Lets start with the basics: this year Castillo is slashing .239/.297/.393 with a career high in HR’s (13) and RBI (46).  He has dealt with a couple injuries and missed about 3 weeks in June with a lat/rib injury.  For the season, he walked 6.1% and K’d 24.5% of the time.

Looking at the two years of stats from above:

He has an ISO of .139 with a wOBA of .319 and wRC+ of exactly 100 in his time as the primary starting catcher.  Basically, he is right at or a little below average in all of these offensive value stats.  To put things in perspective, Evan Gattis’ ISO over the past two seasons is .236; all things being equal, Evan Gattis can’t hold Castillo’s chest protector on defense, but this gives you get an idea of what real power from the catcher’s position looks like.

Buster Posey, arguably the most offensively-complete catcher in baseball, led the way with a .361  wOBA over the past season and a wRC+ of 137.  Not to compare Castillo’s power to Gattis’ or his overall offensive game to Posey, it’s just to give a frame of reference for the best of the best.

Defense is really where Castillo earns his keep and he has not disappointed these past two seasons.  In 2013, his defensive stats were an amazing: 19 DRS, 4 rSB and an RPP of 3.1, all of which are above average. His DRS was off the chart high; for comparison’s sake, FanGraph’s says 15 or more is considered Gold Glove quality.

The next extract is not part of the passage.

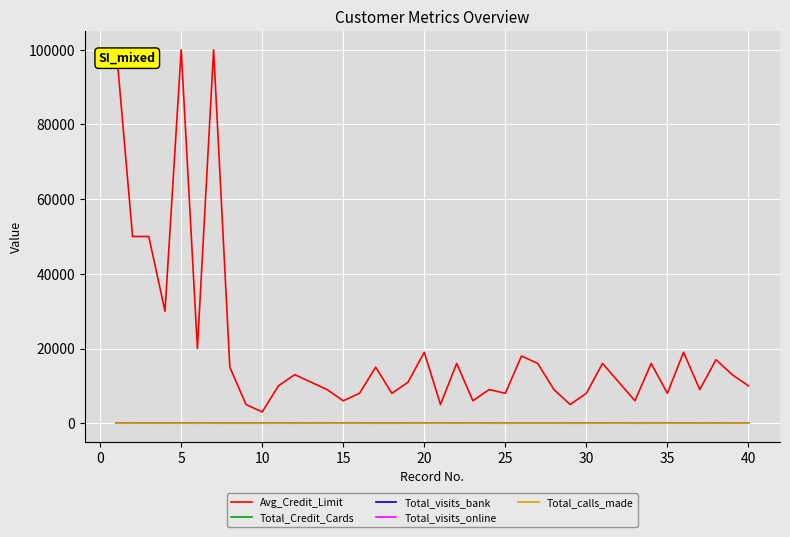

What is the highest value of the Total_visits_online series?

12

This season, his defensive stats are 5 DRS, 7 rSB and RPP of 1.2; obviously much lower than last season, but all three are still above average.  I do think Castillo’s defense fails to get nearly enough love from the national media even though he was in the discussion for a Golden Glove last season.

The stats show an average hitter with above-average ability on defense that will never be considered a big offensive threat (which is okay because no one really ever expected that anyway).  That said, I lean more towards giving Castillo another year to be the everyday guy behind the plate.

There are some intriguing options out there, starting with Russell Martin as a free agent and maybe someone like Miguel Montero via trade, but I don’t think Castillo has shown enough deficiency on offense to warrant moving on from him as the primary catcher.

To be honest, the Cubs really won’t need to worry about that much offense from their backstop when Kris Bryant, Javier Baez and Jorge Soler are all mashing 40+HRs per season. That is guaranteed…right?  Oh, it isn’t…I see. Well, either way, the numbers tell us that Castillo is an average (at best) offensive player with a great glove.  For a catcher on a (hopefully) competitive team, that sounds good enough to me!